We simply call the \(i\)-th alien “alien \(i\).”

By focusing not on receiving but on giving stones, we can find the correct answer by interpreting the problem as follows:

Alien \(i\) has \(A_i\) stones and will become an adult \(i\) years later.

Alien \(i\) gives each of aliens \(i + 1, i + 2, \ldots, N\) a stone (if he has one) in this order when he becomes an adult.

How many stones will they finally have?

From now on, we consider the rephrased problem.

Prepare a sequence \(C\) of length \(N\) and a sequence \(D\) of length \((N+1)\), initially filled with \(0\). We want \(C_i\) eventually be the total number of stones that alien \(i\) will receive.

Suppose that alien \(i\) will give aliens \(i + 1, i + 2, \ldots, R_i\) after becoming an adult. Here, we want to add \(1\) to \(C_j\) for each \(j = i + 1, i + 2, \ldots, R_i\), but naively doing so costs a total time complexity of \(\Theta(N^2)\). Instead, we use the cumulative sum trick to optimize it. \(D\) serves as a differential sequence of \(C\).

• For each \(i = 1, 2, \ldots, N\), do the following.
  • (If \(i > 1\)) let \(C_i\) be \(C_{i - 1} + D_i\). This determines the number of stones when alien \(i\) becomes an adult, yielding \(R_i\).
  • Add \(D_{i + 1}\) to \(1\) and \(D_{R_i + 1}\) to \(-1\).

This procedure can be done in a total of \(O(N)\) time.

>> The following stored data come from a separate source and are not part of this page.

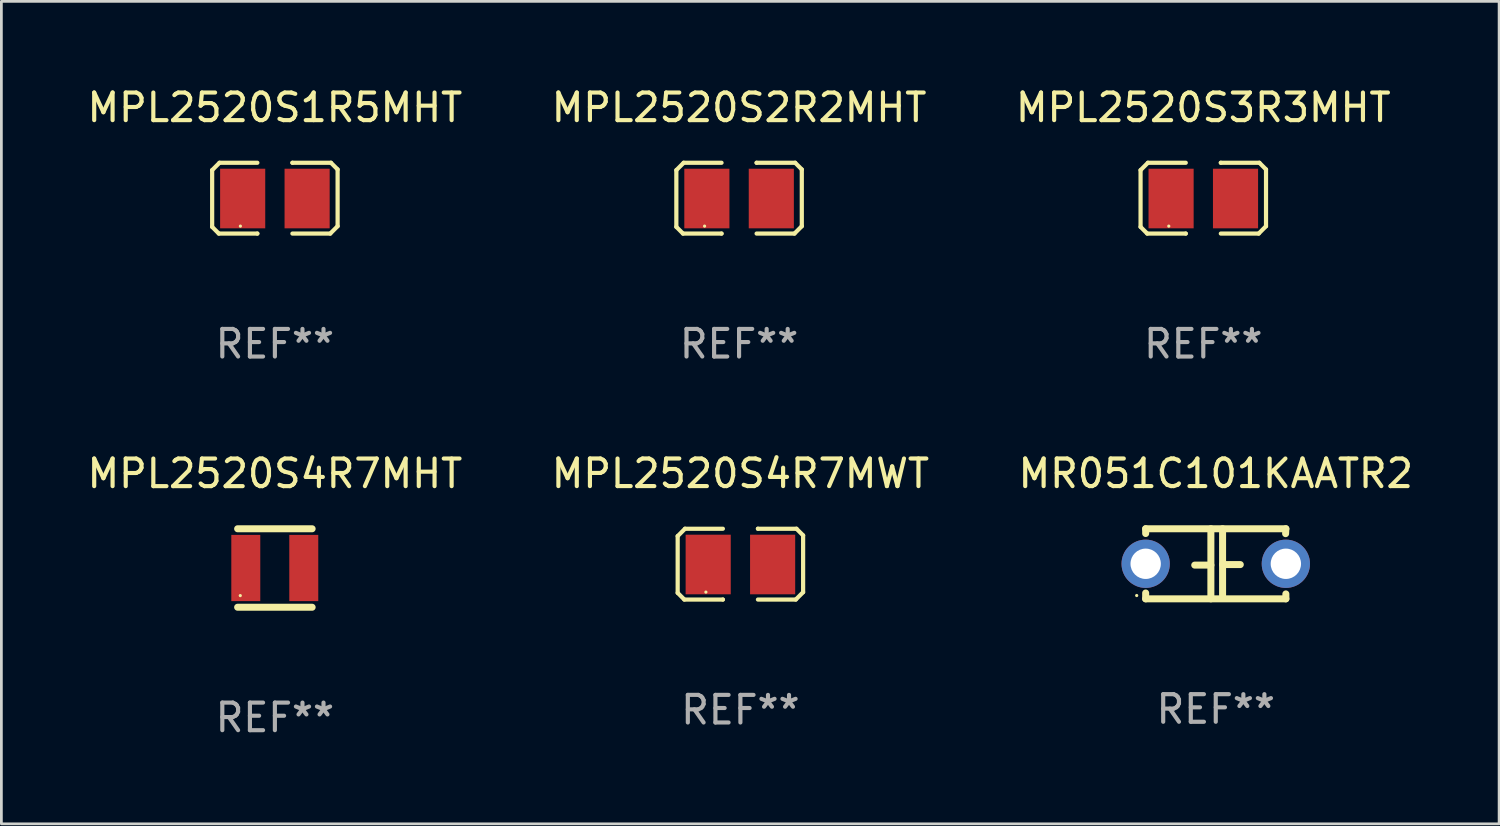
<source format=kicad_pcb>
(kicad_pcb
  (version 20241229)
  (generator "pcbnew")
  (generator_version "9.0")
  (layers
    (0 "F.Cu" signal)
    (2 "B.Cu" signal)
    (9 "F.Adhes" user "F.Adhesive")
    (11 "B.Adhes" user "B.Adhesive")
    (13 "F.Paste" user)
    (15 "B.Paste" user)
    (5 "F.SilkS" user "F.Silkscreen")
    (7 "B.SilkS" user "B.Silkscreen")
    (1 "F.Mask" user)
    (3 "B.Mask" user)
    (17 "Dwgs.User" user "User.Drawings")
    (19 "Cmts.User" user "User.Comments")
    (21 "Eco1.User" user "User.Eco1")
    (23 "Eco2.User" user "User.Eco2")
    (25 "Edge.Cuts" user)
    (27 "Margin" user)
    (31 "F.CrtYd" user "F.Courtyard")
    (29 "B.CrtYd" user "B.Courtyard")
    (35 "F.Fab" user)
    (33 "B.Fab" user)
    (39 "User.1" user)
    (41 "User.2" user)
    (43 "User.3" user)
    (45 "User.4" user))
  (footprint "MPL2520S4R7MWT"
    (layer "F.Cu")
    (at 23.78 17.393)
    (property "Reference" "MPL2520S4R7MWT" (at 0 -3.283 0) (layer "F.SilkS") (effects (font (size 1 1) (thickness 0.15))))
    (attr through_hole)
    (fp_line (start -2.273 -1.016) (end -2.007 -1.283) (stroke (width 0.152) (type solid)) (layer "F.SilkS"))
    (fp_line (start -2.273 1.041) (end -2.273 -1.016) (stroke (width 0.152) (type solid)) (layer "F.SilkS"))
    (fp_line (start -2.032 1.283) (end -2.273 1.041) (stroke (width 0.152) (type solid)) (layer "F.SilkS"))
    (fp_line (start -2.007 -1.283) (end -0.635 -1.283) (stroke (width 0.152) (type solid)) (layer "F.SilkS"))
    (fp_line (start -0.635 1.283) (end -2.032 1.283) (stroke (width 0.152) (type solid)) (layer "F.SilkS"))
    (fp_line (start -0.635 1.283) (end -0.635 1.283) (stroke (width 0.152) (type solid)) (layer "F.SilkS"))
    (fp_line (start 0.635 -1.283) (end 0.635 -1.283) (stroke (width 0.152) (type solid)) (layer "F.SilkS"))
    (fp_line (start 0.635 -1.283) (end 2.032 -1.283) (stroke (width 0.152) (type solid)) (layer "F.SilkS"))
    (fp_line (start 2.007 1.283) (end 0.635 1.283) (stroke (width 0.152) (type solid)) (layer "F.SilkS"))
    (fp_line (start 2.032 -1.283) (end 2.273 -1.041) (stroke (width 0.152) (type solid)) (layer "F.SilkS"))
    (fp_line (start 2.273 -1.041) (end 2.273 1.016) (stroke (width 0.152) (type solid)) (layer "F.SilkS"))
    (fp_line (start 2.273 1.016) (end 2.007 1.283) (stroke (width 0.152) (type solid)) (layer "F.SilkS"))
    (fp_circle (center -1.25 1.013) (end -1.22 1.013) (stroke (width 0.06) (type solid)) (fill no) (layer "F.SilkS"))
    (fp_text user "REF**" (at 0 5.283 0) (layer "F.Fab") (effects (font (size 1 1) (thickness 0.15))))
    (pad "1" smd rect (at -1.167 0.013) (size 1.635 2.16) (layers "F.Cu" "F.Mask" "F.Paste"))
    (pad "2" smd rect (at 1.168 0.013) (size 1.635 2.16) (layers "F.Cu" "F.Mask" "F.Paste")))
  (footprint "MPL2520S3R3MHT"
    (layer "F.Cu")
    (at 40.554 4.131)
    (property "Reference" "MPL2520S3R3MHT" (at 0 -3.283 0) (layer "F.SilkS") (effects (font (size 1 1) (thickness 0.15))))
    (attr through_hole)
    (fp_line (start -2.273 -1.016) (end -2.007 -1.283) (stroke (width 0.152) (type solid)) (layer "F.SilkS"))
    (fp_line (start -2.273 1.041) (end -2.273 -1.016) (stroke (width 0.152) (type solid)) (layer "F.SilkS"))
    (fp_line (start -2.032 1.283) (end -2.273 1.041) (stroke (width 0.152) (type solid)) (layer "F.SilkS"))
    (fp_line (start -2.007 -1.283) (end -0.635 -1.283) (stroke (width 0.152) (type solid)) (layer "F.SilkS"))
    (fp_line (start -0.635 1.283) (end -2.032 1.283) (stroke (width 0.152) (type solid)) (layer "F.SilkS"))
    (fp_line (start -0.635 1.283) (end -0.635 1.283) (stroke (width 0.152) (type solid)) (layer "F.SilkS"))
    (fp_line (start 0.635 -1.283) (end 0.635 -1.283) (stroke (width 0.152) (type solid)) (layer "F.SilkS"))
    (fp_line (start 0.635 -1.283) (end 2.032 -1.283) (stroke (width 0.152) (type solid)) (layer "F.SilkS"))
    (fp_line (start 2.007 1.283) (end 0.635 1.283) (stroke (width 0.152) (type solid)) (layer "F.SilkS"))
    (fp_line (start 2.032 -1.283) (end 2.273 -1.041) (stroke (width 0.152) (type solid)) (layer "F.SilkS"))
    (fp_line (start 2.273 -1.041) (end 2.273 1.016) (stroke (width 0.152) (type solid)) (layer "F.SilkS"))
    (fp_line (start 2.273 1.016) (end 2.007 1.283) (stroke (width 0.152) (type solid)) (layer "F.SilkS"))
    (fp_circle (center -1.25 1.013) (end -1.22 1.013) (stroke (width 0.06) (type solid)) (fill no) (layer "F.SilkS"))
    (fp_text user "REF**" (at 0 5.283 0) (layer "F.Fab") (effects (font (size 1 1) (thickness 0.15))))
    (pad "1" smd rect (at -1.167 0.013) (size 1.635 2.16) (layers "F.Cu" "F.Mask" "F.Paste"))
    (pad "2" smd rect (at 1.168 0.013) (size 1.635 2.16) (layers "F.Cu" "F.Mask" "F.Paste")))
  (footprint "MPL2520S2R2MHT"
    (layer "F.Cu")
    (at 23.732 4.131)
    (property "Reference" "MPL2520S2R2MHT" (at 0 -3.283 0) (layer "F.SilkS") (effects (font (size 1 1) (thickness 0.15))))
    (attr through_hole)
    (fp_line (start -2.273 -1.016) (end -2.007 -1.283) (stroke (width 0.152) (type solid)) (layer "F.SilkS"))
    (fp_line (start -2.273 1.041) (end -2.273 -1.016) (stroke (width 0.152) (type solid)) (layer "F.SilkS"))
    (fp_line (start -2.032 1.283) (end -2.273 1.041) (stroke (width 0.152) (type solid)) (layer "F.SilkS"))
    (fp_line (start -2.007 -1.283) (end -0.635 -1.283) (stroke (width 0.152) (type solid)) (layer "F.SilkS"))
    (fp_line (start -0.635 1.283) (end -2.032 1.283) (stroke (width 0.152) (type solid)) (layer "F.SilkS"))
    (fp_line (start -0.635 1.283) (end -0.635 1.283) (stroke (width 0.152) (type solid)) (layer "F.SilkS"))
    (fp_line (start 0.635 -1.283) (end 0.635 -1.283) (stroke (width 0.152) (type solid)) (layer "F.SilkS"))
    (fp_line (start 0.635 -1.283) (end 2.032 -1.283) (stroke (width 0.152) (type solid)) (layer "F.SilkS"))
    (fp_line (start 2.007 1.283) (end 0.635 1.283) (stroke (width 0.152) (type solid)) (layer "F.SilkS"))
    (fp_line (start 2.032 -1.283) (end 2.273 -1.041) (stroke (width 0.152) (type solid)) (layer "F.SilkS"))
    (fp_line (start 2.273 -1.041) (end 2.273 1.016) (stroke (width 0.152) (type solid)) (layer "F.SilkS"))
    (fp_line (start 2.273 1.016) (end 2.007 1.283) (stroke (width 0.152) (type solid)) (layer "F.SilkS"))
    (fp_circle (center -1.25 1.013) (end -1.22 1.013) (stroke (width 0.06) (type solid)) (fill no) (layer "F.SilkS"))
    (fp_text user "REF**" (at 0 5.283 0) (layer "F.Fab") (effects (font (size 1 1) (thickness 0.15))))
    (pad "1" smd rect (at -1.167 0.013) (size 1.635 2.16) (layers "F.Cu" "F.Mask" "F.Paste"))
    (pad "2" smd rect (at 1.168 0.013) (size 1.635 2.16) (layers "F.Cu" "F.Mask" "F.Paste")))
  (footprint "MPL2520S1R5MHT"
    (layer "F.Cu")
    (at 6.911 4.131)
    (property "Reference" "MPL2520S1R5MHT" (at 0 -3.283 0) (layer "F.SilkS") (effects (font (size 1 1) (thickness 0.15))))
    (attr through_hole)
    (fp_line (start -2.273 -1.016) (end -2.007 -1.283) (stroke (width 0.152) (type solid)) (layer "F.SilkS"))
    (fp_line (start -2.273 1.041) (end -2.273 -1.016) (stroke (width 0.152) (type solid)) (layer "F.SilkS"))
    (fp_line (start -2.032 1.283) (end -2.273 1.041) (stroke (width 0.152) (type solid)) (layer "F.SilkS"))
    (fp_line (start -2.007 -1.283) (end -0.635 -1.283) (stroke (width 0.152) (type solid)) (layer "F.SilkS"))
    (fp_line (start -0.635 1.283) (end -2.032 1.283) (stroke (width 0.152) (type solid)) (layer "F.SilkS"))
    (fp_line (start -0.635 1.283) (end -0.635 1.283) (stroke (width 0.152) (type solid)) (layer "F.SilkS"))
    (fp_line (start 0.635 -1.283) (end 0.635 -1.283) (stroke (width 0.152) (type solid)) (layer "F.SilkS"))
    (fp_line (start 0.635 -1.283) (end 2.032 -1.283) (stroke (width 0.152) (type solid)) (layer "F.SilkS"))
    (fp_line (start 2.007 1.283) (end 0.635 1.283) (stroke (width 0.152) (type solid)) (layer "F.SilkS"))
    (fp_line (start 2.032 -1.283) (end 2.273 -1.041) (stroke (width 0.152) (type solid)) (layer "F.SilkS"))
    (fp_line (start 2.273 -1.041) (end 2.273 1.016) (stroke (width 0.152) (type solid)) (layer "F.SilkS"))
    (fp_line (start 2.273 1.016) (end 2.007 1.283) (stroke (width 0.152) (type solid)) (layer "F.SilkS"))
    (fp_circle (center -1.25 1.013) (end -1.22 1.013) (stroke (width 0.06) (type solid)) (fill no) (layer "F.SilkS"))
    (fp_text user "REF**" (at 0 5.283 0) (layer "F.Fab") (effects (font (size 1 1) (thickness 0.15))))
    (pad "1" smd rect (at -1.167 0.013) (size 1.635 2.16) (layers "F.Cu" "F.Mask" "F.Paste"))
    (pad "2" smd rect (at 1.168 0.013) (size 1.635 2.16) (layers "F.Cu" "F.Mask" "F.Paste")))
  (footprint "MPL2520S4R7MHT"
    (layer "F.Cu")
    (at 6.911 17.533)
    (property "Reference" "MPL2520S4R7MHT" (at 0 -3.422 0) (layer "F.SilkS") (effects (font (size 1 1) (thickness 0.15))))
    (attr through_hole)
    (fp_line (start -1.35 -1.422) (end 1.35 -1.422) (stroke (width 0.254) (type solid)) (layer "F.SilkS"))
    (fp_line (start -1.35 1.422) (end 1.35 1.422) (stroke (width 0.254) (type solid)) (layer "F.SilkS"))
    (fp_circle (center -1.254 1) (end -1.224 1) (stroke (width 0.06) (type solid)) (fill no) (layer "F.SilkS"))
    (fp_text user "REF**" (at 0 5.422 0) (layer "F.Fab") (effects (font (size 1 1) (thickness 0.15))))
    (pad "1" smd rect (at -1.054 0) (size 1.05 2.4) (layers "F.Cu" "F.Mask" "F.Paste"))
    (pad "2" smd rect (at 1.047 0) (size 1.05 2.4) (layers "F.Cu" "F.Mask" "F.Paste")))
  (footprint "MR051C101KAATR2"
    (layer "F.Cu")
    (at 41.006 17.38)
    (property "Reference" "MR051C101KAATR2" (at 0 -3.27 0) (layer "F.SilkS") (effects (font (size 1 1) (thickness 0.15))))
    (attr through_hole)
    (fp_line (start -2.54 -1.27) (end 2.54 -1.27) (stroke (width 0.254) (type solid)) (layer "F.SilkS"))
    (fp_line (start -2.54 -1.097) (end -2.54 -1.27) (stroke (width 0.254) (type solid)) (layer "F.SilkS"))
    (fp_line (start -2.54 1.27) (end -2.54 1.059) (stroke (width 0.254) (type solid)) (layer "F.SilkS"))
    (fp_line (start -0.177 -1.27) (end -0.177 1.27) (stroke (width 0.254) (type solid)) (layer "F.SilkS"))
    (fp_line (start -0.177 0.048) (end -0.762 0.048) (stroke (width 0.254) (type solid)) (layer "F.SilkS"))
    (fp_line (start 0.247 -1.27) (end 0.247 1.143) (stroke (width 0.254) (type solid)) (layer "F.SilkS"))
    (fp_line (start 0.247 0.029) (end 0.889 0.029) (stroke (width 0.254) (type solid)) (layer "F.SilkS"))
    (fp_line (start 2.54 -1.27) (end 2.531 -1.092) (stroke (width 0.254) (type solid)) (layer "F.SilkS"))
    (fp_line (start 2.54 1.092) (end 2.54 1.27) (stroke (width 0.254) (type solid)) (layer "F.SilkS"))
    (fp_line (start 2.54 1.27) (end -2.54 1.27) (stroke (width 0.254) (type solid)) (layer "F.SilkS"))
    (fp_circle (center -2.865 1.15) (end -2.835 1.15) (stroke (width 0.06) (type solid)) (fill no) (layer "F.SilkS"))
    (fp_text user "REF**" (at 0 5.27 0) (layer "F.Fab") (effects (font (size 1 1) (thickness 0.15))))
    (pad "1" thru_hole circle (at -2.54 0) (size 1.75 1.75) (drill 1.1) (layers "*.Cu" "*.Mask"))
    (pad "2" thru_hole circle (at 2.54 0) (size 1.75 1.75) (drill 1.1) (layers "*.Cu" "*.Mask")))
  (gr_rect
    (start -3 -3)
    (end 51.274 26.803)
    (stroke (width 0.1) (type default))
    (fill no)
    (layer "Edge.Cuts")))
</source>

Sample code (0-based indexing)

#include <bits/stdc++.h>
#define rep(i, n) for (int i = 0; i < (n); i++)
using namespace std;

int main() {
	int n;
	cin >> n;
	vector<int> a(n);
	rep(i, n) cin >> a[i];
	vector<int> c(n), d(n + 1);
	rep(i, n) {
		if (i != 0) {
			c[i] = c[i - 1] + d[i];
			a[i] += c[i];
		}
		int cnt = min(n - i - 1, a[i]);
		a[i] -= cnt;
		d[i + 1]++;
		d[min(n, i + cnt + 1)]--;
	}
	rep(i, n) cout << a[i] << " \n"[i == n - 1];
}